# B Can we say that a line is a particular case of a triangle

1. Apr 25, 2016

### prashant singh

I think we can say that a straight line is a triangle in which sum of two side equals third side in which two angle equals 0° and the middle angle equals 180°, but can we say that a striaght line is a triangle with two angle equals 90°, I am saying this because my sister is not beliving that sin(90°) = 1, she is saying that for proving sin(90°) = 1, I am making the triangle as a straight line but these ratios are only applicable for triangles , I told her that there will be no triangle with two angle equals 90° therefore I have to make it as a straight line.

2. Apr 25, 2016

### Simon Bridge

The sine function is defined properly on a unit radius circle not a triangle.
When you do it this way, $\theta$ is the half-angle subtended by a chord. Half the length of the chord is the sine of the half-angle.
Draw a line of symmetry through the diagram to recover the usual soh cah toa triangles.

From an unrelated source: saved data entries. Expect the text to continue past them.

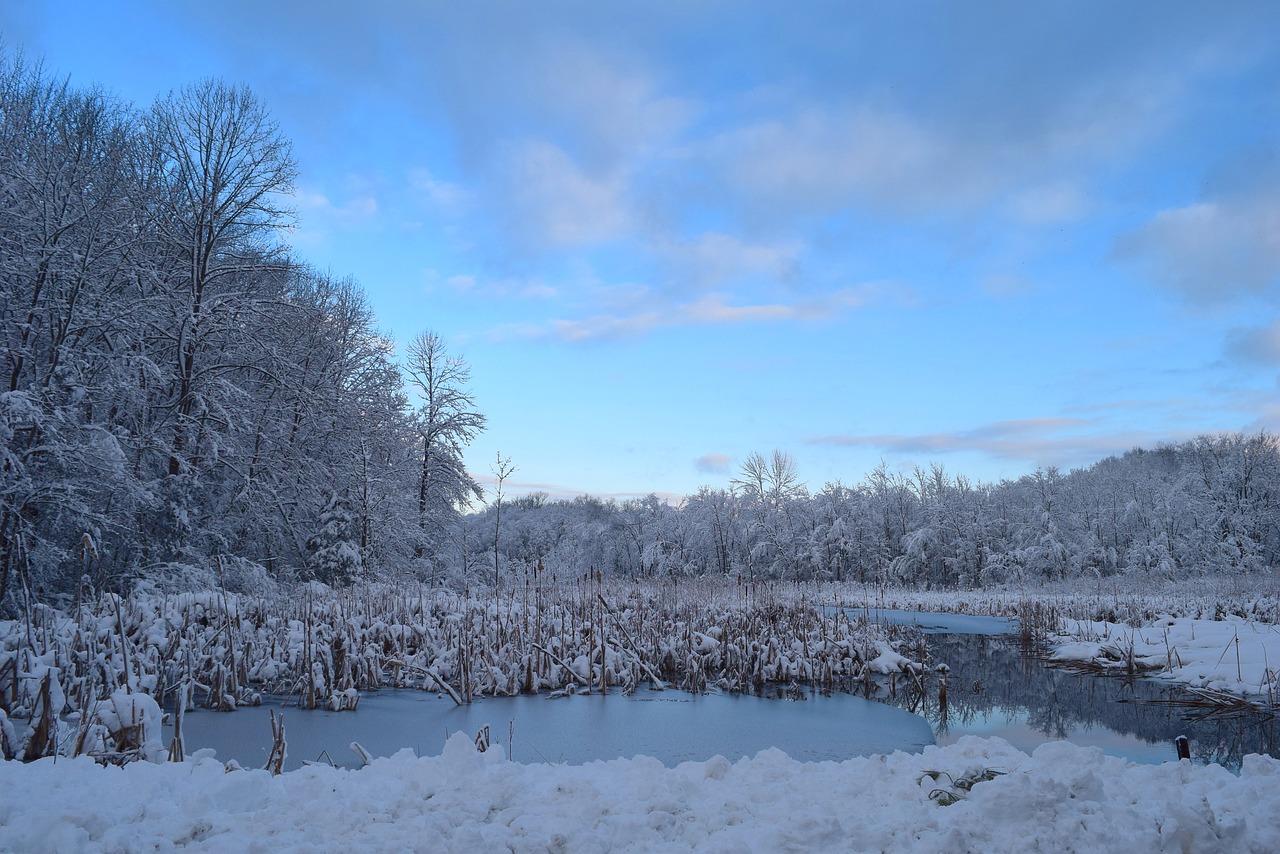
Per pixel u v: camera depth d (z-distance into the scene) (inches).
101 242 852.0
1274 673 606.9
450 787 221.0
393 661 592.4
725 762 258.8
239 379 1083.9
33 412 679.1
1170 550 2108.8
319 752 396.2
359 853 169.9
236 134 976.9
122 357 832.9
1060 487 2379.4
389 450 1348.4
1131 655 716.7
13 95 895.1
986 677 709.9
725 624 765.3
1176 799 217.0
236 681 501.7
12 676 371.6
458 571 1435.8
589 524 2851.9
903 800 219.0
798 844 181.2
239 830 187.5
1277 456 2139.5
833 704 569.3
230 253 1052.5
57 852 167.6
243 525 1035.3
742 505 2437.3
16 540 631.8
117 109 986.7
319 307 1272.1
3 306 780.0
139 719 275.0
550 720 485.7
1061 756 253.9
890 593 1667.1
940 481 2452.0
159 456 906.1
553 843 180.2
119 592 771.4
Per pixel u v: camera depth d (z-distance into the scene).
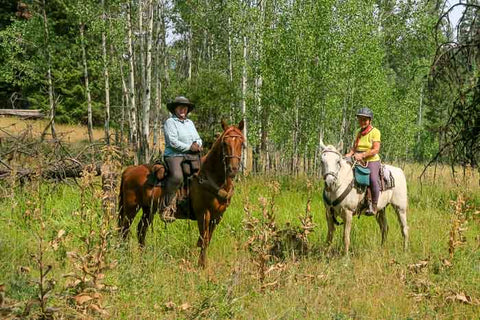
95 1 22.52
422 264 7.80
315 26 19.12
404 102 26.20
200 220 7.99
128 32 20.11
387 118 26.36
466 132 7.54
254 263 7.04
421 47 23.62
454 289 6.90
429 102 7.95
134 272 6.66
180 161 8.21
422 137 27.11
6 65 25.30
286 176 17.22
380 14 24.67
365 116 9.23
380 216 9.78
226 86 24.69
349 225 8.82
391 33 24.48
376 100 23.50
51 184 11.52
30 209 9.04
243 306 6.19
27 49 26.97
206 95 24.52
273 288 6.78
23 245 7.52
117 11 22.12
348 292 6.88
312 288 6.71
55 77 31.92
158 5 21.50
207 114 25.17
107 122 22.56
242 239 8.85
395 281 7.27
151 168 8.59
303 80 18.91
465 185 11.60
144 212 8.76
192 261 8.04
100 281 5.56
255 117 20.91
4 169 11.46
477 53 7.32
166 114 31.64
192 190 8.03
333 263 7.98
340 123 23.67
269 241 7.22
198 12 26.72
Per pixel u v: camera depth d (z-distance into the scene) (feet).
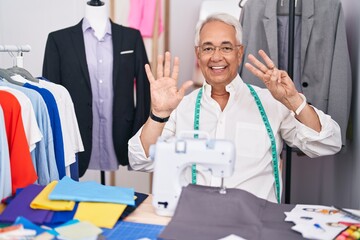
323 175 8.85
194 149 3.85
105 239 3.46
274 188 5.40
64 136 6.17
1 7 9.75
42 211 3.77
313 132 4.97
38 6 9.62
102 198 3.94
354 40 7.38
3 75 5.84
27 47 6.24
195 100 5.66
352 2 7.52
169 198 3.93
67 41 7.53
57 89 6.23
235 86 5.48
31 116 5.14
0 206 4.09
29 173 4.80
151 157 4.09
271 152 5.35
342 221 3.67
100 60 7.63
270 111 5.45
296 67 7.30
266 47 7.33
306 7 7.02
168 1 8.95
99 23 7.68
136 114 7.82
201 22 5.49
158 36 8.84
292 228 3.54
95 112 7.73
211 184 5.07
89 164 7.88
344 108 6.89
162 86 4.65
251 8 7.36
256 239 3.41
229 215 3.71
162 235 3.44
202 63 5.41
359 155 6.72
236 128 5.35
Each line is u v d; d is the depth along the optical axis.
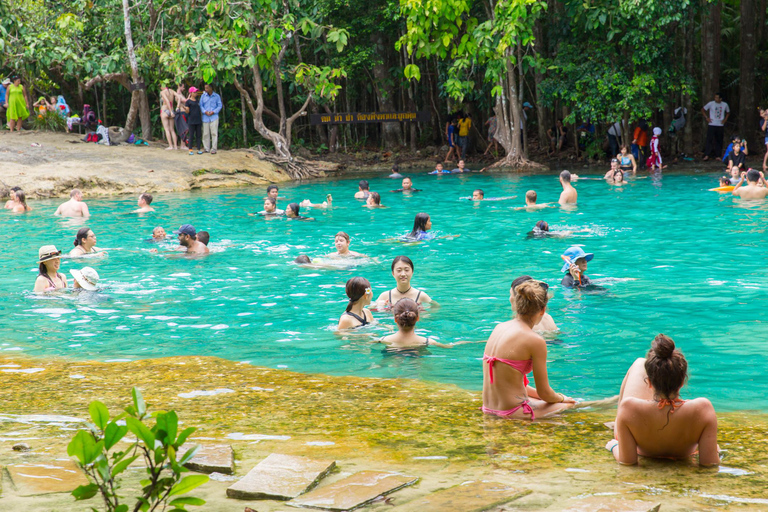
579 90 23.77
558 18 24.81
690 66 25.33
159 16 24.67
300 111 26.17
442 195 18.03
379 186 20.70
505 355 4.64
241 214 15.43
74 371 5.86
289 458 3.61
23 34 23.81
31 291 8.89
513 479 3.46
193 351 6.57
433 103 30.19
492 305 7.91
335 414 4.67
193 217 15.05
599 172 22.58
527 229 12.71
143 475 3.44
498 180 21.28
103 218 14.96
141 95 26.23
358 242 11.95
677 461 3.75
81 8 25.00
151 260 10.69
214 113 23.70
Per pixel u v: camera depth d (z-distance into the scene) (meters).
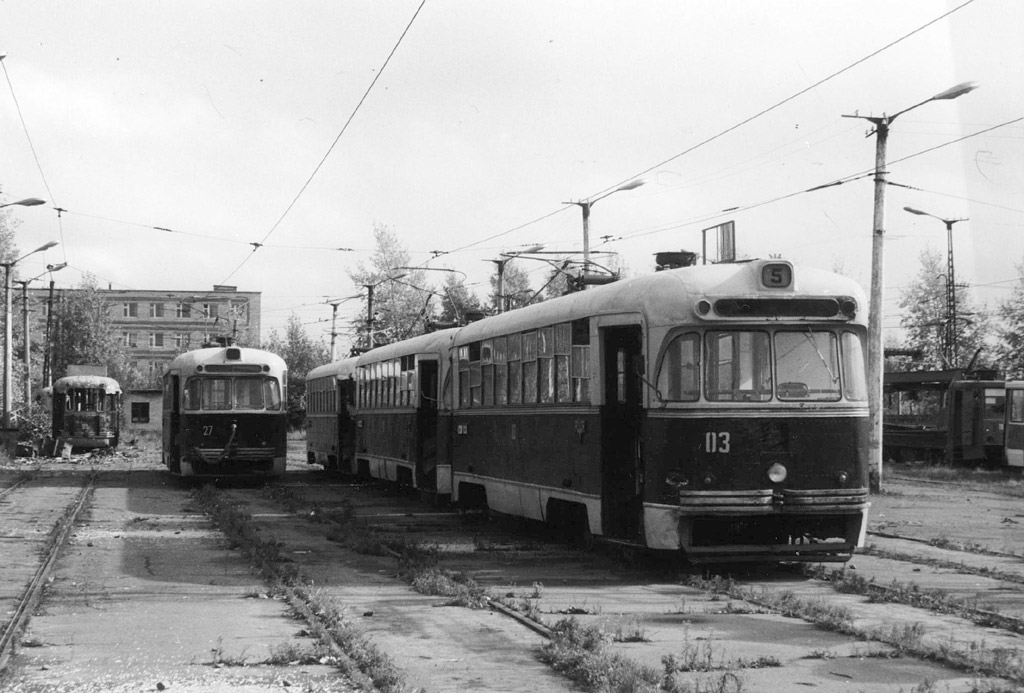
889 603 11.50
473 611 11.19
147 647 9.36
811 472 13.35
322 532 18.89
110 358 86.81
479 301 59.12
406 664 8.74
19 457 47.81
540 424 17.03
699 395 13.26
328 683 8.12
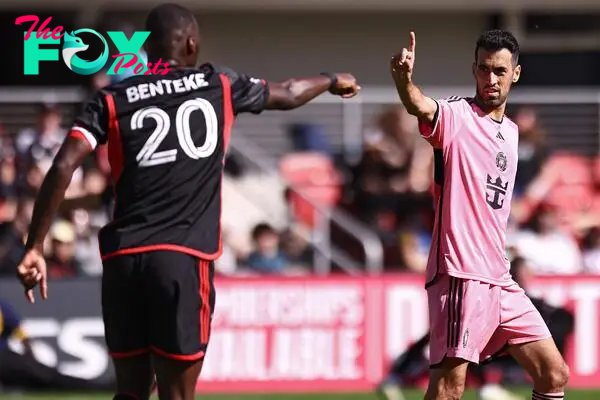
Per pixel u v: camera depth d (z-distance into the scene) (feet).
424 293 139.33
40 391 134.10
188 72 72.79
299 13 199.00
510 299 79.77
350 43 199.82
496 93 78.84
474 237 78.43
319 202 166.81
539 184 167.63
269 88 74.79
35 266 70.18
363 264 161.17
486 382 134.21
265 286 137.80
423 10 197.67
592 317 138.62
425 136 78.64
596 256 163.02
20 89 189.47
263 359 137.18
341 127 176.04
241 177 170.09
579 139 179.52
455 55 200.44
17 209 146.51
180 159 70.95
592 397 130.93
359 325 138.51
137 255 70.44
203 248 71.26
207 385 136.36
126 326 71.92
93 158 136.15
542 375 80.23
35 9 187.52
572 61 201.26
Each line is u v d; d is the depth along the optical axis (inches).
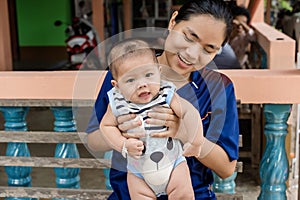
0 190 95.3
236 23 206.1
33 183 163.2
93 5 314.8
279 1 377.7
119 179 74.7
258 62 193.3
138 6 456.4
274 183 94.0
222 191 94.4
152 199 68.7
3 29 165.9
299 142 150.1
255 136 163.6
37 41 444.8
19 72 98.2
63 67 372.8
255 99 90.1
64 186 98.3
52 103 93.0
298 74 91.1
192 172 73.8
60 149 97.2
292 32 253.6
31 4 437.4
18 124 98.3
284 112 91.6
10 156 97.0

When the angle is 90deg, then the chord is just the diameter ... which is 2 for the unit circle.
Half the diameter is 1 ... hence sin(90)=1.

Similarly, if you draw a tangent to the circle at the symmetry line, the length of the tangent inside $\theta$ is called "the tangent of theta".
The distance along an angle line to the tangent is called the secant.

cosine, cotangent, and cosecant, are what yuo get with the above definitions using the complimentary angles.

Also see:
https://www.mathsisfun.com/geometry/unit-circle.html

You can argue that a rt-triangle becomes a line segment when one angle is zero. The other two angles are 90deg, two sides overlap and one has length zero... but it is easier to show on a circle.

3. Apr 26, 2016

### prashant singh

Wow great sir thank a lot

4. Apr 26, 2016

### prashant singh

Basicaly at the end u are saying that we can say that a right angle triangle will become straight line when one of its angle is zero. I got the idea of unit circle.thanks a lot sir.

5. Apr 26, 2016

### Simon Bridge

It also works, and is less abstract, as a projection:
... if you have a stick upright on flat ground, with parallel light coming vertically down, then it's shadow has zero length.
If you tilt the stick an angle A to the vertical, the shadow gets longer ... when A=90deg, the shadow is the same length as the stick.
If the stick is 1 meter long, then the length of the shadow is sin(A) meters.